The FCA needs to give more information on the way it is using compliance guarantees despite publishing data on their use for the first time, according to regulatory experts.
Last week the regulator published quarterly statistics on its use of attestations.
An attestation is a written confirmation that a firm is meeting certain regulatory requirements. They can take the form of a Dear CEO letter and are usually required by the chief executive but can also be required of other individuals holding a significant influence function such as directors or compliance officers.
In July, Money Marketing revealed concerns the FCA was not being transparent in its use of attestations.
The following month the FCA said in response to a Freedom of Information request from Money Marketing that it does not track attestations for C3 and C4 firms – medium and small companies respectively.

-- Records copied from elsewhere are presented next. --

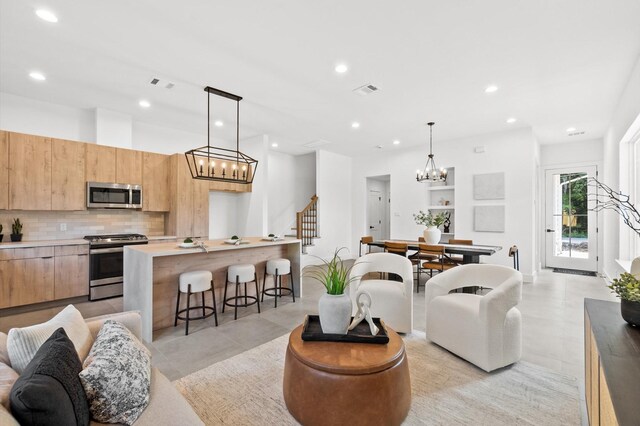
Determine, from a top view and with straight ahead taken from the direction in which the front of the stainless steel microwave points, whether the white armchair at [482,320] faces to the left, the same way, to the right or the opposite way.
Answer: to the right

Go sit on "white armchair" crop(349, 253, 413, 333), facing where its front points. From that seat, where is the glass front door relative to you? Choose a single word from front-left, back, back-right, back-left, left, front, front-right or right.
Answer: back

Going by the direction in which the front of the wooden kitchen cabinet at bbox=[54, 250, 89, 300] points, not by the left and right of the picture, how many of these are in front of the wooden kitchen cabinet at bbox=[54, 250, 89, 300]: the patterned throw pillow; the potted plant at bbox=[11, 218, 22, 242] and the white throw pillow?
2

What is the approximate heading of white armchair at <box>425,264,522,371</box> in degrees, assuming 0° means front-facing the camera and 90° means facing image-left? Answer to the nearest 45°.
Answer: approximately 45°

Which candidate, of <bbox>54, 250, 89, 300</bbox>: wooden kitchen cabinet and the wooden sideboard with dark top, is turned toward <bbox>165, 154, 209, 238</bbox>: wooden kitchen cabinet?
the wooden sideboard with dark top

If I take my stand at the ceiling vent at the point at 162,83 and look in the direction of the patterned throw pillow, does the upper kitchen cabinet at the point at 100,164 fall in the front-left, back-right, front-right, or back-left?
back-right

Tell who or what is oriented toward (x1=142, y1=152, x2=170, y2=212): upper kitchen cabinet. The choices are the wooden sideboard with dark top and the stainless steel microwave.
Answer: the wooden sideboard with dark top
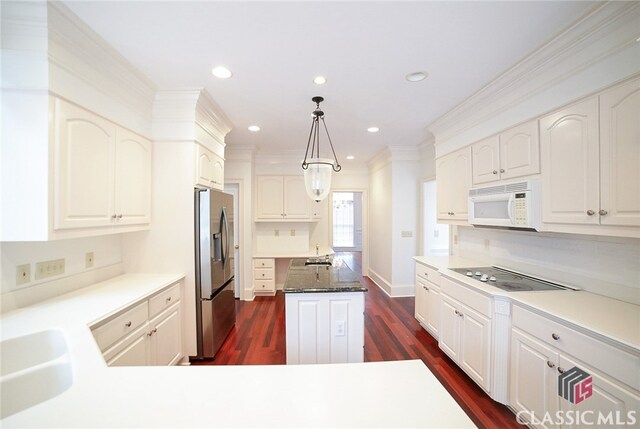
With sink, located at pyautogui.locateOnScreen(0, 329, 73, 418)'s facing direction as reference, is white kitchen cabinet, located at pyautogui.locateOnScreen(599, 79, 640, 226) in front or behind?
in front

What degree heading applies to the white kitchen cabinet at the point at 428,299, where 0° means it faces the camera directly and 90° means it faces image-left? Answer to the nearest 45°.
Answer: approximately 45°

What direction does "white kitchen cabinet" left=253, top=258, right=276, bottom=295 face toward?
toward the camera

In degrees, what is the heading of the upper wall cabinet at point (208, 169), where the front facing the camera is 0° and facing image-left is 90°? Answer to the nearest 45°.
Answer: approximately 315°

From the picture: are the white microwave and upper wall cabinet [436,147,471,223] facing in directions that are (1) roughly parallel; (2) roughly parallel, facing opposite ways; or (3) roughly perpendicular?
roughly parallel

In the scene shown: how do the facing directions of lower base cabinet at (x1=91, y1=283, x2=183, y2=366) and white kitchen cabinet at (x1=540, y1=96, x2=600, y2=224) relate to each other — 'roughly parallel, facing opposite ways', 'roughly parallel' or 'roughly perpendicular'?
roughly parallel, facing opposite ways

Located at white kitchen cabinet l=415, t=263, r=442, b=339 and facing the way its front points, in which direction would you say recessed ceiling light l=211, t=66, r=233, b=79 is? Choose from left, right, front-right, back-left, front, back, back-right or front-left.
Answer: front

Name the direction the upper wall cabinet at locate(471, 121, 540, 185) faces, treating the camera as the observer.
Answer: facing the viewer and to the left of the viewer

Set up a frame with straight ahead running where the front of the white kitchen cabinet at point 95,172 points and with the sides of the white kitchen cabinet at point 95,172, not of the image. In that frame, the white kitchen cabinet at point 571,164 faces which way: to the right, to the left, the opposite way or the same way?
the opposite way

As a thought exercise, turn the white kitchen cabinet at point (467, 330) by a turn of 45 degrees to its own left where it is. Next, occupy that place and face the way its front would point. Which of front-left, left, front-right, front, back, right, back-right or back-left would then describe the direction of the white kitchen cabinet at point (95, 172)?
front-right

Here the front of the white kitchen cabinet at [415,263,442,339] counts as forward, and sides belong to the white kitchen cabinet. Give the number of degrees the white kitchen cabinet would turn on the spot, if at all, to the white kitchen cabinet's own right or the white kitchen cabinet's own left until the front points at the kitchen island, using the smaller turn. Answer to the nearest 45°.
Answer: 0° — it already faces it

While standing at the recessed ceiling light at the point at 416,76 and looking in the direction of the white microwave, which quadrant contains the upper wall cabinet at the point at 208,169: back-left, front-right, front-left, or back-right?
back-left

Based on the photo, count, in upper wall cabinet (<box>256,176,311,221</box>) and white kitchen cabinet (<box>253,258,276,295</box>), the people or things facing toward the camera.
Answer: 2

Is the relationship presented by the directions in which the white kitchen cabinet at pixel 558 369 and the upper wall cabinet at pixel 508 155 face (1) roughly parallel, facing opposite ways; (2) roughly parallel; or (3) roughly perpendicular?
roughly parallel

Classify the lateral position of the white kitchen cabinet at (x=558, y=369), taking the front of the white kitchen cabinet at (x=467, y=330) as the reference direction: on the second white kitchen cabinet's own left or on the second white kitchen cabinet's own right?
on the second white kitchen cabinet's own left

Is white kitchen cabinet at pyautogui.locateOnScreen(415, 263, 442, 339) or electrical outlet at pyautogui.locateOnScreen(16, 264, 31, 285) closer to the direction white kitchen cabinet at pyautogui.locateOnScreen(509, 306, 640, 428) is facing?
the electrical outlet

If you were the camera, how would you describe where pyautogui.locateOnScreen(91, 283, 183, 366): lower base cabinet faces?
facing the viewer and to the right of the viewer

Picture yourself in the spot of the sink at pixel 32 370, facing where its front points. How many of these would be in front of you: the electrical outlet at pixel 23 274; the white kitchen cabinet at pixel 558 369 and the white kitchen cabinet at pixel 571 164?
2
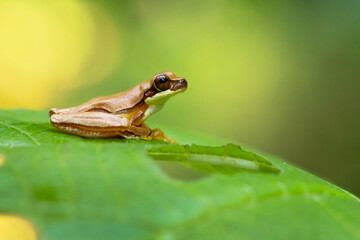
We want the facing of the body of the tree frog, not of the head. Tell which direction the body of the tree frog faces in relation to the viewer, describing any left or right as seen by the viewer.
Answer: facing to the right of the viewer

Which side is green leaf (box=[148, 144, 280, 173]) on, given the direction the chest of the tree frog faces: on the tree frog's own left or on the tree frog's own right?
on the tree frog's own right
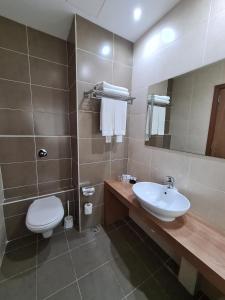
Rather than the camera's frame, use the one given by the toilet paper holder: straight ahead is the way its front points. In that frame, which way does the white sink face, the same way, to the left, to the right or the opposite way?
to the right

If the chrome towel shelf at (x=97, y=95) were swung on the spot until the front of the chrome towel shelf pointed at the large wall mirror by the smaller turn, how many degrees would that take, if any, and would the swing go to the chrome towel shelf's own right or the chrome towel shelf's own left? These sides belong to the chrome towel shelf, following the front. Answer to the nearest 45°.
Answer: approximately 45° to the chrome towel shelf's own left

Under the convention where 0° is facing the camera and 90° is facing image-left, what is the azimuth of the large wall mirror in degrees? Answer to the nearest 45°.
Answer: approximately 45°

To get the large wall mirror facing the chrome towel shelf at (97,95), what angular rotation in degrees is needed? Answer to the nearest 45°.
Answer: approximately 45° to its right

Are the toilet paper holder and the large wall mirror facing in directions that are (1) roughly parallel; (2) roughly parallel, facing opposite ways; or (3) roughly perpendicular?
roughly perpendicular
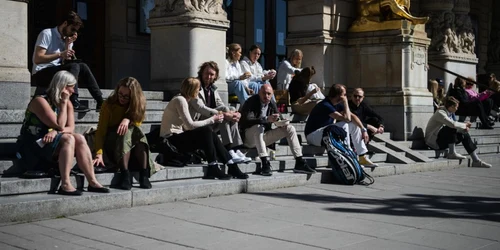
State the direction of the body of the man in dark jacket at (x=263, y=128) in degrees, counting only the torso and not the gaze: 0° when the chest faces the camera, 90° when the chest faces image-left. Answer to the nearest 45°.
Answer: approximately 315°

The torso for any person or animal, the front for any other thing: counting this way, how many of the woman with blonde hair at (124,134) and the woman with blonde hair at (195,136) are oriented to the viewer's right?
1

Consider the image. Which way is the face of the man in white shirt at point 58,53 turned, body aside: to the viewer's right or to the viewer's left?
to the viewer's right

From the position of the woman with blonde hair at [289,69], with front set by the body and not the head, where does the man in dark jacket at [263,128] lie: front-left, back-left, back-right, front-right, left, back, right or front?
front-right

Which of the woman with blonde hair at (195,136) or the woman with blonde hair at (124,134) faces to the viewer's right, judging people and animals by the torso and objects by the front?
the woman with blonde hair at (195,136)

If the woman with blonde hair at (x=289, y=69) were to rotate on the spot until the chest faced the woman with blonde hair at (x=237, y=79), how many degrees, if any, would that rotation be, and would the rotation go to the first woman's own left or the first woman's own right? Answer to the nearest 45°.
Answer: approximately 90° to the first woman's own right

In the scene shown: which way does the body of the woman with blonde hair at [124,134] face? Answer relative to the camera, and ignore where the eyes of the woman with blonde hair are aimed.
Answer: toward the camera

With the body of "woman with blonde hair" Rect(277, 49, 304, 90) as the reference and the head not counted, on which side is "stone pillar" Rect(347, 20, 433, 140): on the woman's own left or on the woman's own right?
on the woman's own left

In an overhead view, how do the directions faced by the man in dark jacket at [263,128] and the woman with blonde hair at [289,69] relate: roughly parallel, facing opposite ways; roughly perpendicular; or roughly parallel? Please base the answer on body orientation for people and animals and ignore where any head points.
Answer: roughly parallel

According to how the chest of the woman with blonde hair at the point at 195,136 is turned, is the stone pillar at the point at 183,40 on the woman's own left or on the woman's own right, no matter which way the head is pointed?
on the woman's own left

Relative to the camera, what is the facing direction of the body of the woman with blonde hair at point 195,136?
to the viewer's right

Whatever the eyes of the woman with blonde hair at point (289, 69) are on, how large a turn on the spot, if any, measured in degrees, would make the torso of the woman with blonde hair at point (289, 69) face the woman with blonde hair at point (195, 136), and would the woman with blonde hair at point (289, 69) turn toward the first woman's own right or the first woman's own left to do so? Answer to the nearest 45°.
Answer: approximately 45° to the first woman's own right

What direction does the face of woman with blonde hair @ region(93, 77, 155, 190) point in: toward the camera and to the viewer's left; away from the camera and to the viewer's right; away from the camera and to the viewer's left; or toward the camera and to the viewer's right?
toward the camera and to the viewer's left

Among C1 and C2 firms, it had requested 186 attestations since it began using them in 2012.
Its first set of quarterly data shows it requested a total of 59 attestations in 2014.
Of these, 15 were from C1 firms, 34 were from C2 firms, and five each were from C3 and C4 businesses.
Firms in the long-term savings and pensions sector were subject to 13 attestations, while wholesale and investment management firms were subject to 21.
The FCA requested eight attestations from mortgages and consumer lending firms, 11 from retail firms and six from general insurance and protection companies.
The Consulting Consortium associate director Mike Harrison says: “Without specific information on what firms have been asked to attest to it can be difficult to gain anything tangible from these statistics.
“A key aspect that we don’t have data on is what are the consequences of failure. In order for the true impact of this tool to be realised, the industry would benefit from learning what happens after the attestation has been made. For instance, how are they followed up, and how many have lead to a section 166 report or other enforcement action?”
Pinsent Masons senior associate Michael Ruck says: “The test will be whether the use of attestations increases and when we see the first enforcement action arising from an attestation. It would be helpful for the FCA to publish data on the purpose of the attestations.”